City Fragments
![](/sites/all/themes/arts_zen/images/favorites_icon.png)
PROJECT OVERVIEW
![](https://www.americansforthearts.org/sites/default/files/styles/rectanble_280x220/public/yir/1_TROY_LeadPencilStudio.jpg?itok=l-2-XmFF)
http://www.leadpencilstudio.org/main
Daniel Mihalyo (Lead Pencil Studio)
http://www.leadpencilstudio.org/main
TROY Block is full-block development located on a slope in Seattle’s South Lake Union. This neighborhood has been developing rapidly, transitioning from industrial commercial uses to high-tech and social science campuses with mixed-use housing and retail.
Two 12-story towers are integrated with two historic structures: the Boren Investment Building and the Troy Laundry Building. An extensive public open space bisects the site, addressing the city’s desire for mid-block pedestrian connections. This generous system of open space blends the public and private realms, provides amenities, and distributes the 28-foot grade change through an entry plaza, courtyard and covered arcade within the Troy Laundry Building.
The neighborhood design review board wanted the architecture, landscape, and artwork to acknowledge the previous uses of the site, particularly the Troy Laundry. Artifacts and building materials were salvaged for use in the project. The public art also mediates an aesthetic between contemporary sculpture and historic artifact.

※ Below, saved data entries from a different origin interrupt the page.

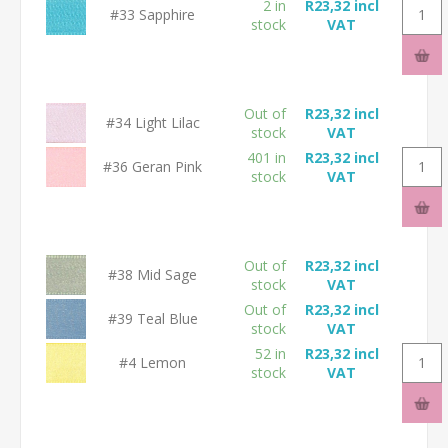
2 in
R23,32 incl
#33 Sapphire
stock
VAT
Out of
R23,32 incl
#34 Light Lilac
stock
VAT
401 in
R23,32 incl
#36 Geran Pink
stock
VAT
Out of
R23,32 incl
#38 Mid Sage
stock
VAT
Out of
R23,32 incl
#39 Teal Blue
stock
VAT
52 in
R23,32 incl
#4 Lemon
stock
VAT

Lead Pencil Studio’s City Fragments is constructed of thousands of small, blackened stainless-steel rods. Like a very delicate pencil drawing hovering in space, it is infinitely mutable, almost ghost-like, and changes dramatically depending on the time of day and Seattle’s weather. Integrated LED lighting at the base of the sculpture heightens the mutability of the form, raking the surface of the blackened steel to render it ghost white. South Lake Union has undergone tremendous transformation. The artwork reflects the artists’ ongoing interest in smaller-scale structures that develop organically over decades in commercial districts: newspaper stands, kiosks, transit stops, comfort stations, and parking attendant huts. The artists view these “non-architecture building types as icons for a transformed neighborhood.” Rendered transparent like an apparition, the structure is a reminder to the thousands of new professionals passing through this area to pause and reflect on the continual evolution and history of the neighborhood.